__TASK TO CARRY OUT__
Copy every one of the lines below word for word, keeping their order.

(Dataset entries)
_____

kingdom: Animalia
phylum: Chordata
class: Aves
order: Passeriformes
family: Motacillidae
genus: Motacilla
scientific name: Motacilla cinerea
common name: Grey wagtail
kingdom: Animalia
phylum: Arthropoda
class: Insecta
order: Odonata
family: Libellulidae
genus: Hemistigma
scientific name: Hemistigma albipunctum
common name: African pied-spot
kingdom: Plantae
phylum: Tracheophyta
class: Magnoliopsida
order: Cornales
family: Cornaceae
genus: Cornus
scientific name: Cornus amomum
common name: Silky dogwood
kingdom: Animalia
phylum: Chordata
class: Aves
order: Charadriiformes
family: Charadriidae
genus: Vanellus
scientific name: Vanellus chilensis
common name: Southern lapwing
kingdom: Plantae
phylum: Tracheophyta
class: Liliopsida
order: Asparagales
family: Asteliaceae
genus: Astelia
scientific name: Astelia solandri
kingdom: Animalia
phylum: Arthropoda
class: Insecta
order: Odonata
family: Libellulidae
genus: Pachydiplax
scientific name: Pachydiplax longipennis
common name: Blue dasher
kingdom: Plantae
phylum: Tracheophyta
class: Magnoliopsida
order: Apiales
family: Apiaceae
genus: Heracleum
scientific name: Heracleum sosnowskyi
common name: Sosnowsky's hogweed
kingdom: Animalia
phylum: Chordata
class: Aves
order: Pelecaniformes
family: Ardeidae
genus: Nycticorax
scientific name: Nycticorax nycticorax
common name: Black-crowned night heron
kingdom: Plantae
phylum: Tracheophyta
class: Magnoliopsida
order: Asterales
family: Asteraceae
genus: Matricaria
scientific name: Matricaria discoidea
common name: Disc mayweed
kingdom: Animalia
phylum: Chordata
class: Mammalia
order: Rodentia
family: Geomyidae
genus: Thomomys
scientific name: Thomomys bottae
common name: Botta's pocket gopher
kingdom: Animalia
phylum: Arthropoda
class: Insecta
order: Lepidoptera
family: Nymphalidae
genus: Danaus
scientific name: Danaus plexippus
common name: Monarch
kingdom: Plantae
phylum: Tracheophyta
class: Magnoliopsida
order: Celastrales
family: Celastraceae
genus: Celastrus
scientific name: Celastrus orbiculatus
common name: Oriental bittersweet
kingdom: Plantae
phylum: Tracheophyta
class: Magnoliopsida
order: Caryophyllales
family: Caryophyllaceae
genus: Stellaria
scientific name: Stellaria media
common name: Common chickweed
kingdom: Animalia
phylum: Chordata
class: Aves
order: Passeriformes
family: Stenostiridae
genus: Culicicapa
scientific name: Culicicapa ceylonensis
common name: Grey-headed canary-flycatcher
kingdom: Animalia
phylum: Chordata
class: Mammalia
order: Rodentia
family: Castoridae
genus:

_____

__TASK OUTPUT__
kingdom: Animalia
phylum: Chordata
class: Aves
order: Passeriformes
family: Motacillidae
genus: Motacilla
scientific name: Motacilla cinerea
common name: Grey wagtail
kingdom: Animalia
phylum: Arthropoda
class: Insecta
order: Odonata
family: Libellulidae
genus: Hemistigma
scientific name: Hemistigma albipunctum
common name: African pied-spot
kingdom: Plantae
phylum: Tracheophyta
class: Magnoliopsida
order: Cornales
family: Cornaceae
genus: Cornus
scientific name: Cornus amomum
common name: Silky dogwood
kingdom: Animalia
phylum: Chordata
class: Aves
order: Charadriiformes
family: Charadriidae
genus: Vanellus
scientific name: Vanellus chilensis
common name: Southern lapwing
kingdom: Plantae
phylum: Tracheophyta
class: Liliopsida
order: Asparagales
family: Asteliaceae
genus: Astelia
scientific name: Astelia solandri
kingdom: Animalia
phylum: Arthropoda
class: Insecta
order: Odonata
family: Libellulidae
genus: Pachydiplax
scientific name: Pachydiplax longipennis
common name: Blue dasher
kingdom: Plantae
phylum: Tracheophyta
class: Magnoliopsida
order: Apiales
family: Apiaceae
genus: Heracleum
scientific name: Heracleum sosnowskyi
common name: Sosnowsky's hogweed
kingdom: Animalia
phylum: Chordata
class: Aves
order: Pelecaniformes
family: Ardeidae
genus: Nycticorax
scientific name: Nycticorax nycticorax
common name: Black-crowned night heron
kingdom: Plantae
phylum: Tracheophyta
class: Magnoliopsida
order: Asterales
family: Asteraceae
genus: Matricaria
scientific name: Matricaria discoidea
common name: Disc mayweed
kingdom: Animalia
phylum: Chordata
class: Mammalia
order: Rodentia
family: Geomyidae
genus: Thomomys
scientific name: Thomomys bottae
common name: Botta's pocket gopher
kingdom: Animalia
phylum: Arthropoda
class: Insecta
order: Lepidoptera
family: Nymphalidae
genus: Danaus
scientific name: Danaus plexippus
common name: Monarch
kingdom: Plantae
phylum: Tracheophyta
class: Magnoliopsida
order: Celastrales
family: Celastraceae
genus: Celastrus
scientific name: Celastrus orbiculatus
common name: Oriental bittersweet
kingdom: Plantae
phylum: Tracheophyta
class: Magnoliopsida
order: Caryophyllales
family: Caryophyllaceae
genus: Stellaria
scientific name: Stellaria media
common name: Common chickweed
kingdom: Animalia
phylum: Chordata
class: Aves
order: Passeriformes
family: Stenostiridae
genus: Culicicapa
scientific name: Culicicapa ceylonensis
common name: Grey-headed canary-flycatcher
kingdom: Animalia
phylum: Chordata
class: Mammalia
order: Rodentia
family: Castoridae
genus:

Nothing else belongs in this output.